Helgi respirait lourdement, la gorge nouée, les yeux rivés sur la lueur du feu à l’horizon. Le saphir autour de son cou brilla de plus belle.

Rùnar ne put s’empêcher d’attraper le poignet de Sigurd, le faisant sursauter, les deux s’arrêtant dans leur course :

– Sigurd… le collier… On dirait…

– Oui… C’est comme pour Bryn…

– Tu crois que…

– Je ne sais pas Rùnar, ça en a tout l’air, bien que ça ne fait pas sens, il n’y en a qu’une seule tous les demi-siècles, mais on doit l’apaiser !

Les garçons avaient fini par la rattraper, et étaient à la fois paniqués et perdus, ne sachant pas quoi faire, s’ils pouvaient approcher Helgi ou non. Sigurd prit la décision d’avancer, entamant les quelques mètres restants. Helgi sentait ses émotions l’envahir et la dévorer. Courir ne lui était plus vraiment possible, tant le poids sur ses poumons se faisait plus présent. Elle tentait d’en faire diminuer la pression, respirant plus profondément, laissant les larmes inonder ses joues. Ses mains retirèrent son corset de cuir, et massèrent sa cage thoracique, cherchant à faciliter la respiration. Le poids des émotions devint si élevé, et la pression si forte, qu’elle finit par lâcher prise. Et au moment où Sigurd allait la toucher, Helgi tomba à genou et poussa un hurlement puissant, libérant une énergie telle qu’elle souffla Sigurd, ce dernier tombant dans les bras de Rùnar, lui-même poussé contre le sol. Le hurlement leur déchirait les tympans si bien qu’ils plaquèrent leurs mains sur leurs oreilles. L’énergie se propageait de tous les côtés, formant comme une aura autour de la jeune fille.
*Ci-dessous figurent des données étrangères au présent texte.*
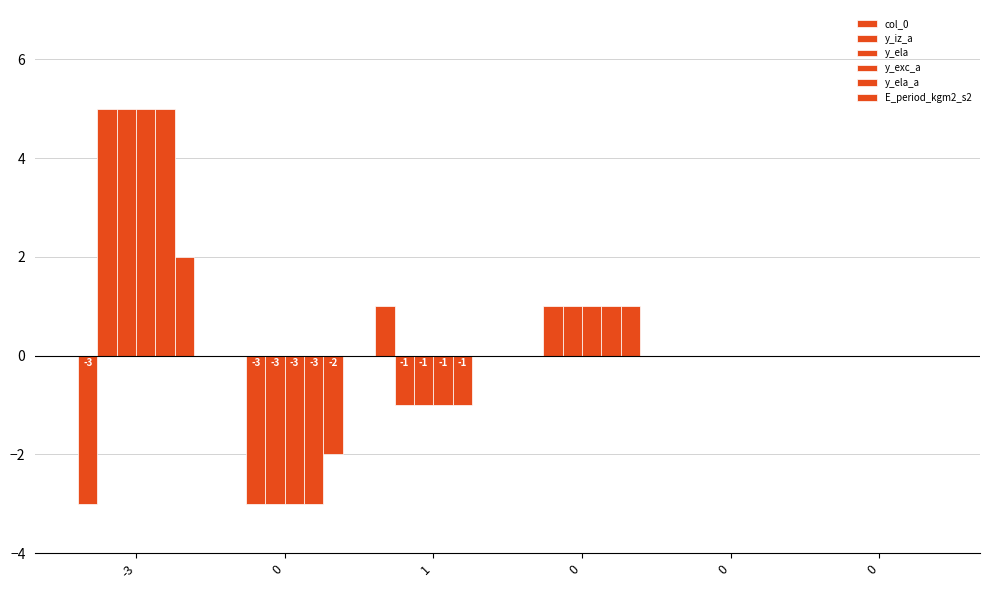

What is the difference between the maximum and minimum values in the y_ela_a series?

8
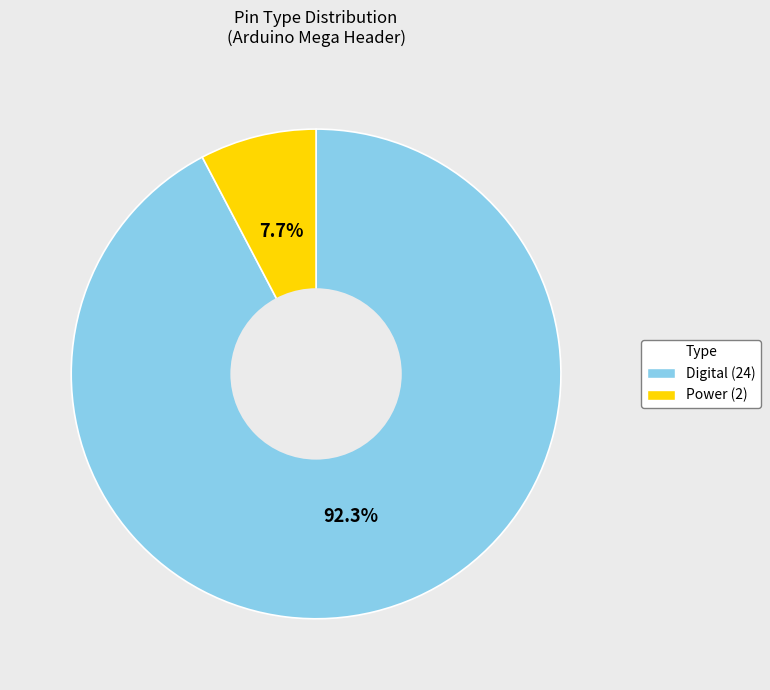

What percentage do Digital and Power together represent?

100.0%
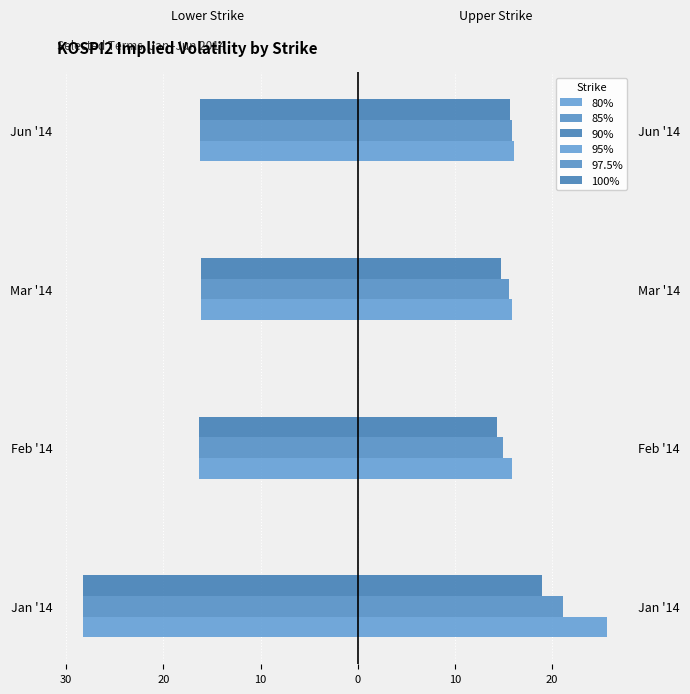

How many bars are there in each group?

6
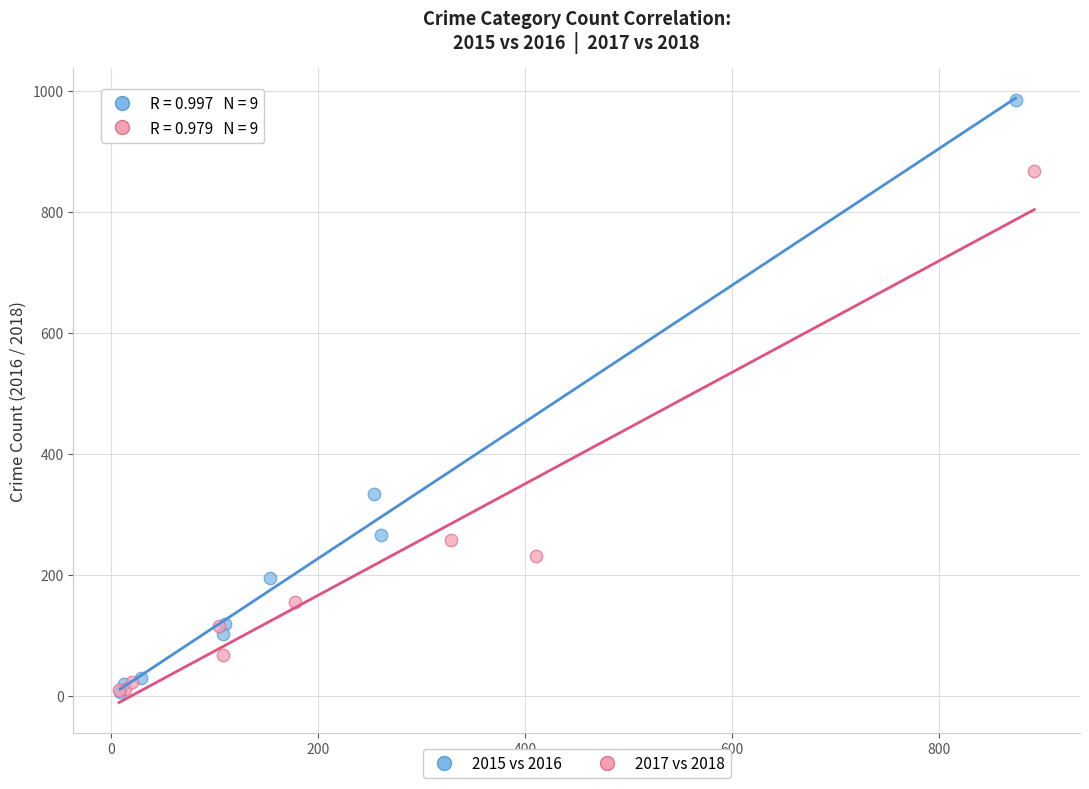

Which series contains the highest Y value?

2015 vs 2016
Ils virent Helgi dégager une lumière vive, telle un feu ardent, qu’elle semblait changer complètement, sa chevelure notamment prenant une couleur flamboyante. Son collier brillait intensément, ses vibrations s’étant stabilisées, comme harmonisées avec la jeune fille. Le cri d’Helgi se faisait si puissant qu’il était certain qu’il fut entendu jusque Asfrid. Le hurlement se dissipa, la lumière diminua, le collier lentement redevint normal, et Helgi devenait à nouveau une simple jeune fille. Epuisée, elle s’écroula, inconsciente.

Rùnar et Sigurd attendirent encore un moment avant de se relever et de se déboucher les oreilles. Ils se regardèrent. Tous les deux avaient compris. Helgi avait le même pouvoir que Brynhilde. Et si la destinée les avait conduits jusqu’à elle, c’était bien pour cette raison. Ce que leur avait dit la völva avant de mourir, cela fit alors complètement sens à tous les deux. Cependant, une différence était notable. Helgi avait certes déployé sa puissance, mais le collier avait résisté. Ils s’approchèrent de la jeune fille, et Sigurd vérifia son état. Elle était fiévreuse, mais surtout épuisée. Il la prit doucement dans ses bras, et suivi de Rùnar, ils retournèrent monter leurs chevaux pour reprendre leur route vers Varangar.